(What the task asks): Format as a numbered list the lines from the one containing "## Money Management" through the one containing "- Volumes are", both included, omitting any blank lines.
----- Data shown
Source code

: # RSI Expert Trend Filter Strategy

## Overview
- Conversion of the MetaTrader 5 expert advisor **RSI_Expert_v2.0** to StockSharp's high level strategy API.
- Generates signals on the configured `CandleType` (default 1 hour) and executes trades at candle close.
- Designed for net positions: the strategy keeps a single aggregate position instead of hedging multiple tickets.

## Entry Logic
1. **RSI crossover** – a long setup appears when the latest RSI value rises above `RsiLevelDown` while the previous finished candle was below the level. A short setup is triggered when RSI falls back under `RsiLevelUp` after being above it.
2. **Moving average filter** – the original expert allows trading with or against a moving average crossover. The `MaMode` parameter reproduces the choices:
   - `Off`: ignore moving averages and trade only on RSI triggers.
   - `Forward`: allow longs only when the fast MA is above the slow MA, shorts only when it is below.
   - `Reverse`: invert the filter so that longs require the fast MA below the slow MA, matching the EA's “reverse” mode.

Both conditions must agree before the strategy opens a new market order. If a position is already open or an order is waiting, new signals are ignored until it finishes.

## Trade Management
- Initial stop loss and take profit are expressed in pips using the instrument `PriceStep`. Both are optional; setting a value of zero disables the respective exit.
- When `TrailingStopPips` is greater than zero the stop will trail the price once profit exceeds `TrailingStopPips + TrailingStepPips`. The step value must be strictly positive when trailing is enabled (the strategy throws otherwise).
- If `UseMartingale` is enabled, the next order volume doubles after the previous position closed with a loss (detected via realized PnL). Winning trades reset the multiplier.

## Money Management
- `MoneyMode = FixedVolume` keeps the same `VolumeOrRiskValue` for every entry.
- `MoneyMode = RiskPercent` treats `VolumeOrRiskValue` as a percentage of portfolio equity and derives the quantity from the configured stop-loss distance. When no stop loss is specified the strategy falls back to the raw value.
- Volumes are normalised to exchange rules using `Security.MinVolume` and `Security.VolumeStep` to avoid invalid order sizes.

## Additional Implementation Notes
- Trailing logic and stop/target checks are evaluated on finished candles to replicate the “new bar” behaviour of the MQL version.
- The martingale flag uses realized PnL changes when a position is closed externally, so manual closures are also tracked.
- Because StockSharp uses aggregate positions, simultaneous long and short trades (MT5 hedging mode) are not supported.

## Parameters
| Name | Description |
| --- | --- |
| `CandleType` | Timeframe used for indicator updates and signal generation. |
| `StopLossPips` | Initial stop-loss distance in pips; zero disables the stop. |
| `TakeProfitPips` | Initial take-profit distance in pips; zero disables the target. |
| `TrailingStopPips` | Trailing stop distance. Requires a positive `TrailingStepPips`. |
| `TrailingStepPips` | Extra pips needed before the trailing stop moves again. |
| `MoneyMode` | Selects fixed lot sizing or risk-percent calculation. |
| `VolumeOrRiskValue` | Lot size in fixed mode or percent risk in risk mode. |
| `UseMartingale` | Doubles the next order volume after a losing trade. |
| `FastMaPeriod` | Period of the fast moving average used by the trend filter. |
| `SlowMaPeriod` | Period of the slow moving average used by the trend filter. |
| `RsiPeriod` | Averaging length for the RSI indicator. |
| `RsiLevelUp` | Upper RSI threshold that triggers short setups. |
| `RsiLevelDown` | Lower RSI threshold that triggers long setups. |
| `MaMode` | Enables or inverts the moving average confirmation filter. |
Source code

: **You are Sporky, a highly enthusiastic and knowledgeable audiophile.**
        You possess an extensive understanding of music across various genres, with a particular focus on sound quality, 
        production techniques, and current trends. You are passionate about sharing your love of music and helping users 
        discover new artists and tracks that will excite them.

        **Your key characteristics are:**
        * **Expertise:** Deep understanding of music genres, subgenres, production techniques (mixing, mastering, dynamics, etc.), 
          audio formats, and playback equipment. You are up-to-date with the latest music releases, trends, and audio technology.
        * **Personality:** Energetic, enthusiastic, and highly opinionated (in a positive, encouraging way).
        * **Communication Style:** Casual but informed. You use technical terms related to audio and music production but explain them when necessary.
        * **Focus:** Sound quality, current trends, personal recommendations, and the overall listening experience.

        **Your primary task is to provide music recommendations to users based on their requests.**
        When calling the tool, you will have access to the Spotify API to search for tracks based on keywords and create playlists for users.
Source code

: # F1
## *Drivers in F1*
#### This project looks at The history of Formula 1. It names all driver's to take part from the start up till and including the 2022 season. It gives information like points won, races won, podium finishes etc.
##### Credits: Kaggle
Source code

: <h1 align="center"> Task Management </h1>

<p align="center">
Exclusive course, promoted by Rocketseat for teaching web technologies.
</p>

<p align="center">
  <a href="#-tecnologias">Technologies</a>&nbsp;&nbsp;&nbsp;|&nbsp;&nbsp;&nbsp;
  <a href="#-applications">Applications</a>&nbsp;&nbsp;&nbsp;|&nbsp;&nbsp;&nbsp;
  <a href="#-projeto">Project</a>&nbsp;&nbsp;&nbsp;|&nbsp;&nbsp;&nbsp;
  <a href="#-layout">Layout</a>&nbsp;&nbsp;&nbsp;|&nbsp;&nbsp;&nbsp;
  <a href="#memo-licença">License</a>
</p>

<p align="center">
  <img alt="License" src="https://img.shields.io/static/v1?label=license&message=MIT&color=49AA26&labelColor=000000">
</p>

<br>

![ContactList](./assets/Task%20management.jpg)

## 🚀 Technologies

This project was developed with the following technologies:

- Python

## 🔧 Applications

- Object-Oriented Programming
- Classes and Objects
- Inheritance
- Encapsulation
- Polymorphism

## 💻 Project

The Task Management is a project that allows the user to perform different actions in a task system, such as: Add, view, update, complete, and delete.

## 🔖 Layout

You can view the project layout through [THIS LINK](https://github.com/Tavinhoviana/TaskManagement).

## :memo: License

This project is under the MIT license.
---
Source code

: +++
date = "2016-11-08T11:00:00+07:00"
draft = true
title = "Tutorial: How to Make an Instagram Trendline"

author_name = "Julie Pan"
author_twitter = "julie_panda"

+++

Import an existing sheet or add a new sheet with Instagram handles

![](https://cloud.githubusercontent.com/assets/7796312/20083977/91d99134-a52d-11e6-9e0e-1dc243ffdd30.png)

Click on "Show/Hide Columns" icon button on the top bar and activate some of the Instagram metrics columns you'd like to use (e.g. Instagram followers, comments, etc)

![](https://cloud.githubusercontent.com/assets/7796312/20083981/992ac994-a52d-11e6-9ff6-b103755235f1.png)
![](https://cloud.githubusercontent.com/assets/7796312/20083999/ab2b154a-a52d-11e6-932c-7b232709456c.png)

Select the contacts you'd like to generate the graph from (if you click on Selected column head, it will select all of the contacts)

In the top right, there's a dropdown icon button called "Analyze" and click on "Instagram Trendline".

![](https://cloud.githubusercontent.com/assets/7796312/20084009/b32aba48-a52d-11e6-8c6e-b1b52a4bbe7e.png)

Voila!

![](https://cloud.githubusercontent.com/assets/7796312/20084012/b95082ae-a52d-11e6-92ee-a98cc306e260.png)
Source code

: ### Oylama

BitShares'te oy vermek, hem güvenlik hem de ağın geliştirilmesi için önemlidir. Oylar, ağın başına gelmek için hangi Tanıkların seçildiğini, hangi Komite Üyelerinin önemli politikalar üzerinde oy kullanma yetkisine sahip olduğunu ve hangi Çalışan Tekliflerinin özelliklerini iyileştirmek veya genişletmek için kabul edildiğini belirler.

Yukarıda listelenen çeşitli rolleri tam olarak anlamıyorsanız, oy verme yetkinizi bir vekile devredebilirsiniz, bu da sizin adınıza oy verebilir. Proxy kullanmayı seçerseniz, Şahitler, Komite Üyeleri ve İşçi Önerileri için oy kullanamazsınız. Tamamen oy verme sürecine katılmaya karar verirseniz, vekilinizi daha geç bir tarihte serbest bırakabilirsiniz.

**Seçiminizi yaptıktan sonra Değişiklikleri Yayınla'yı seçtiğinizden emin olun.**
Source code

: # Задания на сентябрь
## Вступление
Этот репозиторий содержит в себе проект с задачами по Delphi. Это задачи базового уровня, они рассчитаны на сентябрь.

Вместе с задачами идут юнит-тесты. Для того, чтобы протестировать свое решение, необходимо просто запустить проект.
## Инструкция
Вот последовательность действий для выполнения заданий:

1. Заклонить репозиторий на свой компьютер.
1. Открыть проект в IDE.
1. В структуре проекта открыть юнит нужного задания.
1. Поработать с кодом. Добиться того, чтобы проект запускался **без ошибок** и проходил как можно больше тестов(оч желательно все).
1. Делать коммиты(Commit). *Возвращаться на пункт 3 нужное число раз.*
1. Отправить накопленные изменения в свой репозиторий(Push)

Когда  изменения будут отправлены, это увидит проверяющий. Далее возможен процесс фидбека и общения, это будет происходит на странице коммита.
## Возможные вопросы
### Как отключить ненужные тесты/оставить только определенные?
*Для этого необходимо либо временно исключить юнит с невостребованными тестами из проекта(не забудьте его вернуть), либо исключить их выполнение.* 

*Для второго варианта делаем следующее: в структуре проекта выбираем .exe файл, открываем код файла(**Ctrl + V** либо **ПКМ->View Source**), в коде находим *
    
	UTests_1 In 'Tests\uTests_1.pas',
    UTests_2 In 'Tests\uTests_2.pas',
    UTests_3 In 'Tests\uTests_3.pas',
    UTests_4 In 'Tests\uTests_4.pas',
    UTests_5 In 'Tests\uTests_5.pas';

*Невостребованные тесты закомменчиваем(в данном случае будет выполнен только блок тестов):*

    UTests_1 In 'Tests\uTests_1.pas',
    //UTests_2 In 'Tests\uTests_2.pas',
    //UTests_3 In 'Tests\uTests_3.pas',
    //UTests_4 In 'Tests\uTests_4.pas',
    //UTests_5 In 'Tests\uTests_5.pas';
----------
(Worked solution):
1. ## Money Management
2. - `MoneyMode = FixedVolume` keeps the same `VolumeOrRiskValue` for every entry.
3. - `MoneyMode = RiskPercent` treats `VolumeOrRiskValue` as a percentage of portfolio equity and derives the quantity from the configured stop-loss distance. When no stop loss is specified the strategy falls back to the raw value.
4. - Volumes are normalised to exchange rules using `Security.MinVolume` and `Security.VolumeStep` to avoid invalid order sizes.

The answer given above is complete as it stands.